Just got through Cognition Episode 1.
The graphics: Alternate between a comic book style, right down to the font and text boxes in the subtitles, and an isometric view. The characters themselves seem reminiscent of The Walking Dead game from Telltale, slightly, albeit a bit more realistic than that. I liked it.
Characterization and story: Best part of the game. It's set in Boston and the accents are mostly there. Characters are mostly stock but it works. Erica Reed is a neat character - strong, sensitive, not afraid to use her power for good but stressed that it creates an unfair advantage over her boyfriend. The characters and story are, as they say, "wicked good." If there's one complaint I'd have to make with it, I'd say there are too many references to previous adventure games.
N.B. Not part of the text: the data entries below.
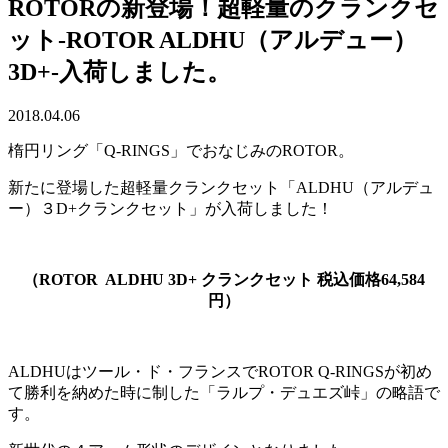
ROTORの新登場！超軽量のクランクセ
ット-ROTOR ALDHU（アルデュー）
3D+-入荷しました。
2018.04.06
楕円リング「Q-RINGS」でおなじみのROTOR。
新たに登場した超軽量クランクセット「ALDHU（アルデュ
ー）３D+クランクセット」が入荷しました！
（ROTOR ALDHU 3D+ クランクセット 税込価格64,584
円）
ALDHUはツール・ド・フランスでROTOR Q-RINGSが初め
て勝利を納めた時に制した「ラルプ・デュエズ峠」の略語で
す。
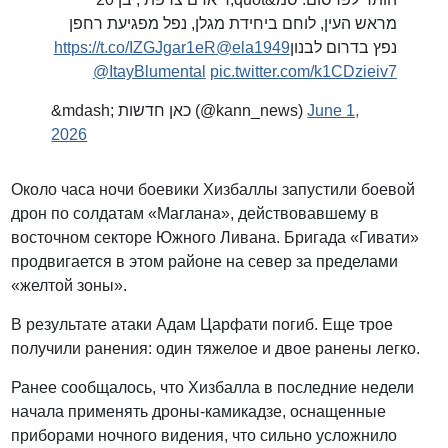
מראש העין, לוחם ביחידת מגלן, נפל מפגיעת רחפן
https://t.co/IZGJgar1eR
@ela1949
נפץ בדרום לבנון
@ItayBlumental
pic.twitter.com/k1CDzieiv7
&mdash; כאן חדשות (@kann_news)
June 1,
2026
Около часа ночи боевики Хизбаллы запустили боевой
дрон по солдатам «Маглана», действовавшему в
восточном секторе Южного Ливана. Бригада «Гивати»
продвигается в этом районе на север за пределами
«желтой зоны».
В результате атаки Адам Царфати погиб. Еще трое
получили ранения: один тяжелое и двое ранены легко.
Ранее сообщалось, что Хизбалла в последние недели
начала применять дроны-камикадзе, оснащенные
приборами ночного видения, что сильно усложнило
Some subtle, some bashing you over the head and saying "Get it? It's Quest for Glory!"
The gameplay: a bit complex. Kudos to them for trying a bunch of different things in the interface, but with that comes the problem where you know what you want to do but you're not sure which command gets you to do that. There's a "Cognition" mode that you can go into to see residues of past events, but it carries over from one scene to the next. At one point I had it on, activated a cutscene, it took me to the next area, and I'm wondering why I can't access my inventory or save the game. Turns out this cognition mode was still on and I couldn't even tell. It would have been better if they'd made that more obvious. Also I ran into more than one technical glitch: dialogue where I had my back turned to someone and still talked to them, walking in mid-air, asking me if I want to skip a cutscene after it's over, that sort of thing. Luckily, nothing game-breaking, but enough that you notice it in the amount of gameplay, and speaking of which.
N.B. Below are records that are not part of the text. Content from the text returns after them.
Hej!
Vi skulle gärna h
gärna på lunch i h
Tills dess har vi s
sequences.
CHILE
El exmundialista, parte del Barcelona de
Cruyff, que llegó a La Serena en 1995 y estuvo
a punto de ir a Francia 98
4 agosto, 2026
The length: Five hours. Ample for one episode. Given there are only four episodes instead of five, that's downright healthy.
The puzzles: Oftentimes there's more than one way to solve a puzzle. That's always a nice touch. What's not a nice touch is creating achievements for using the different methods - false replayability. The puzzles themselves aren't tough: a lot of them are figuring out when you can do something and when you can't. "Oh, so when I clicked this button the other three times and you said I didn't need this, NOW I need this."
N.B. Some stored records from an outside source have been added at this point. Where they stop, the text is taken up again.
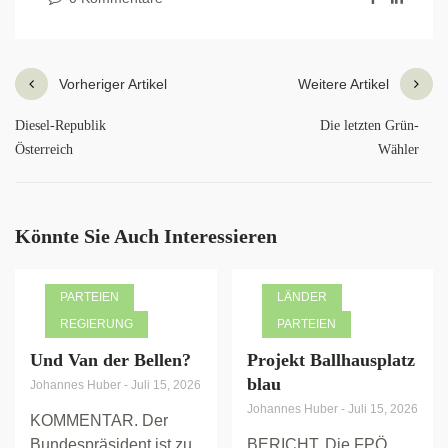
Vorheriger Artikel
Weitere Artikel
Diesel-Republik
Die letzten Grün-
Österreich
Wähler
Könnte Sie Auch Interessieren
PARTEIEN
LÄNDER
REGIERUNG
PARTEIEN
Und Van der Bellen?
Projekt Ballhausplatz
blau
Johannes Huber
-
Juli 15, 2026
Johannes Huber
-
Juli 15, 2026
KOMMENTAR. Der
Bundespräsident ist zu
BERICHT. Die FPÖ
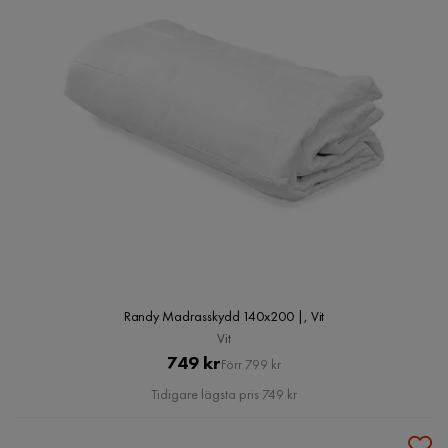
Randy Madrasskydd 140x200 |, Vit
Vit
Pris
Original
749 kr
Förr 799 kr
Pris
Tidigare lägsta pris 749 kr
The music: I'd say it's its weak point. They created a band - lead singer is the same person who voiced the main character - and it just fell flat. They tried to incorporate it into the story and it just seems kinda lame. There's some bigshot vice-president of a company and I'm to believe that he and his girlfriend chose some forgettable indie rock as "their song?" Anyway, I can look over that, I guess.
The verdict: It doesn't stand up to later Sierra point-and-clicks like Space Quest IV or King's Quest VI - okay in a couple of ways it reminds me of Police Quest III - but it could definitely go toe-to-toe with anything Telltale does, and I'd put the story on par with the Blackwell series (only this has better graphics!) So if those appeal to you, this will.